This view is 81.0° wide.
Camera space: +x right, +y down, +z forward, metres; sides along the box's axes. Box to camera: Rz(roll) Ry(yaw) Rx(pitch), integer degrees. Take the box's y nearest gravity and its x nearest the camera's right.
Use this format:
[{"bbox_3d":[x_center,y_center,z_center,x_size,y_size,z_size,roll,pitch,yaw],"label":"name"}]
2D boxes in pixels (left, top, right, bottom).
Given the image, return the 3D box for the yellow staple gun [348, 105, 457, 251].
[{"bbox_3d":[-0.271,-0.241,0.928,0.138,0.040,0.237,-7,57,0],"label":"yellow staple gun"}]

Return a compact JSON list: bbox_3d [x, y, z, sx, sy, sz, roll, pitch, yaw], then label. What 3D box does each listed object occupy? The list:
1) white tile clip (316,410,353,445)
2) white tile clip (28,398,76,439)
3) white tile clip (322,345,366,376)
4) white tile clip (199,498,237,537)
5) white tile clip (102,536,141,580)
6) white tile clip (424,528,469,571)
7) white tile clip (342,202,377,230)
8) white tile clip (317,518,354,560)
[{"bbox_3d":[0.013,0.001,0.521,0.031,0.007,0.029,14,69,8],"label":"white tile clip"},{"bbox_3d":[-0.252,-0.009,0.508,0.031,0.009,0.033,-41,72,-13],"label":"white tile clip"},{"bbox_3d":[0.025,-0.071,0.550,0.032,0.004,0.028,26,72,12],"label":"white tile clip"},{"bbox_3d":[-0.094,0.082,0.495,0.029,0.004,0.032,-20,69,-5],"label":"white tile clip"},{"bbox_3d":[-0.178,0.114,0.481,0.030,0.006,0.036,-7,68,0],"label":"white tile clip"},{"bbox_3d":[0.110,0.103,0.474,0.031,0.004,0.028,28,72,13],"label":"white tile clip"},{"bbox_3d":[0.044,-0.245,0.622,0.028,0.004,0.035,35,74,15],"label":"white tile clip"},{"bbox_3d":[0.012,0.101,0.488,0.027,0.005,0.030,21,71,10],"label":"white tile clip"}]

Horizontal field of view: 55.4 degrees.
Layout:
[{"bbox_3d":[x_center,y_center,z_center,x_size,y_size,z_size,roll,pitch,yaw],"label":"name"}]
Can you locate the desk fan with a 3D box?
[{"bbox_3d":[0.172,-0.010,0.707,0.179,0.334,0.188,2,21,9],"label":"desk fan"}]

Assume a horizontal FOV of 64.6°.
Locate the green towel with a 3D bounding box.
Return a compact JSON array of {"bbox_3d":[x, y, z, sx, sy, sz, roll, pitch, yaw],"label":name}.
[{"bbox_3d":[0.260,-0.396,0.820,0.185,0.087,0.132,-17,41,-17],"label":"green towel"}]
------------------------------------------------
Copy every line in the records above that contains the word "view".

> [EXERCISE OUTPUT]
This view is 81.0° wide.
Horizontal field of view: 55.4 degrees.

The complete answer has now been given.